First things first: a hearty congratulations to the winners of the 22nd Annual International Blues Challenge, which took place over the weekend in and around Beale Street. South Florida bluesman Joey Gilmore, along with his band, won first place in the band contest Saturday night. Earlier in the day, Memphis-connected singer Eden Brent, representing the Mississippi Delta Blues Society of Indianola, Mississippi, won in the solo/duo category. The Albert King Award for “most promising” guitar player went to Zack Weisinger of the third-place band Jill West & Blues Attack. San Diego’s Aunt Kizzy’z Boyz took home second prize in the band contest. The prize for best self-produced CD went to Back in Bluesville by New Jersey’s Roxy Perry.
Unfortunately, this year marked the second straight year I missed the IBC finals. Last year, paternity leave and family obligations provided the excuse. This year, a sudden sickness waylaid me, and I spent the night in bed instead. Even culled down to the finals, the IBC showcases a lot of pedestrian bands (an earlier finals inspired a taxonomy of contemporary blues bands: Blues Brothers, Kid Jonny Wayne Vaughan, Blues Hammer, Available For Your Next Corporate Function, etc.), and the wait from the final band’s set to the announcement of the winner feels endless. But all that aside, I regret missing it, because I sincerely believe that the International Blues Challenge is one of the city’s very best music events.
This year, the Memphis-based Blues Foundation drew more than 130 acts from 33 states and seven foreign countries to Beale Street, each act sponsored by a blues society affiliated with the foundation and many of the acts bolstered by the support of society members also making the trip. Those numbers swelled even more by the scores of journalists, record-label representatives, publicists, and established blues musicians in town for the weekend. Is there any better use of Beale Street as a showcase for the city?
Though I missed the finals, I didn’t miss the weekend entirely. Friday night, I judged a semi-finals round at B.B. King’s on Beale. As a generalist amid a sea of blues specialists, judging these contests always makes me a little uncomfortable. But in each of the two previous years I’ve served as a semi-finals judge, the band I’ve awarded the highest marks has gone on to win the whole contest. I could tell Friday night that my little streak would end this year. For starters, there were no clearly outstanding bands on the bill. But I also detected that I wasn’t seeing things the same way as my fellow judges, one a West Coast blues journalist, the other a Midwestern label owner.

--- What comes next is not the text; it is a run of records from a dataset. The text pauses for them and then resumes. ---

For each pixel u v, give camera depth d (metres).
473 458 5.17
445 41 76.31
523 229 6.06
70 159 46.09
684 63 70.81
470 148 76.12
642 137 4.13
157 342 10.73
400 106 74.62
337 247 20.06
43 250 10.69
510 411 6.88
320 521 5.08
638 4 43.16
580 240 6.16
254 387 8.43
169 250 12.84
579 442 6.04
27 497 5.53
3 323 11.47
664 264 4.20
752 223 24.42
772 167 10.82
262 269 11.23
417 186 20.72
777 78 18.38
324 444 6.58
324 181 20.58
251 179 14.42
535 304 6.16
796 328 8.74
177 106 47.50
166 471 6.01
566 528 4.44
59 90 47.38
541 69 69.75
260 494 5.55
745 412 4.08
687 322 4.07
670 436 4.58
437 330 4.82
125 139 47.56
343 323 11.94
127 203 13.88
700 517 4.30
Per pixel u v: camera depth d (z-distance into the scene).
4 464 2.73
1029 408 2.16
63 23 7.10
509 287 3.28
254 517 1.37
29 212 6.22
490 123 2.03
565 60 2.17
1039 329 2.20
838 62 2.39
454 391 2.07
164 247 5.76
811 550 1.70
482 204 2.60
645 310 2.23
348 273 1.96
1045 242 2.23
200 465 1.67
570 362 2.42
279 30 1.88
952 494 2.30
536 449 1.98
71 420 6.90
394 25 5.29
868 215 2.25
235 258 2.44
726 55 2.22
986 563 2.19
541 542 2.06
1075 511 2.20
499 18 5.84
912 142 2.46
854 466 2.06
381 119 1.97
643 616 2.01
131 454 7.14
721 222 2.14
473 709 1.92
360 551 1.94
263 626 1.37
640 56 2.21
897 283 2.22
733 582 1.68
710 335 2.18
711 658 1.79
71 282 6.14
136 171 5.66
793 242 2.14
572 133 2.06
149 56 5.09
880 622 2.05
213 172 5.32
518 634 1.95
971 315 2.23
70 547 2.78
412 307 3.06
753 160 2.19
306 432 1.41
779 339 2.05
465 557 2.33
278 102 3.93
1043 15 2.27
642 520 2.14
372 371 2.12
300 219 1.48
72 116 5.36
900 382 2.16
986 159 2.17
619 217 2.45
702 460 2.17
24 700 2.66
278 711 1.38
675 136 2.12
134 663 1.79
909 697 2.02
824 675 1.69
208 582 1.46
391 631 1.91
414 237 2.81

Both were nice, smart guys who knew and cared more about contemporary blues than I do. But as blues specialists, they clearly were looking and listening differently from me. They were investigating the details, plumbing the minor variations that genre specialists tend to fixate on. “He peaked too early on that first solo,” the label owner remarked to me during one set. I didn’t notice. I was just looking to see if there was any there there. And I saw it — no, felt it — once on Friday night. The band was Ron Teamer & Smokin’ Gun, from Kansas City.
For his second song, Teamer pulled up a chair and sat down, strings of beads falling from the end of a V-shaped guitar made functional for how easily it lodged onto Teamer’s knee. A slight African-American man, he sang as slowly and deliberately as he played, the soulful grain of his voice working against the utter ease of his delivery. It was a simple soul-blues number — at first I mistook it for a cover of Otis Redding’s “I’ve Been Loving You Too Long” — and Teamer’s drummer drove it along with a steady, hypnotic beat that crept up my spine and shamed his flashier counterparts from other bands.
I felt his beat, felt Teamer’s song, felt something for the first and only time all night. My West Coast journalist companion went to find out if Teamer had any physical ailments that would require him to sit. My Midwest label-owner colleague allowed that “he sings with great feeling” but concluded — fairly — “there isn’t much of a band there.” I looked down at my score sheet and tried to put them in the finals. They didn’t get there and wouldn’t have won if they did. But for that one song out of the 40 or so I heard that night, the blues was most definitely alive.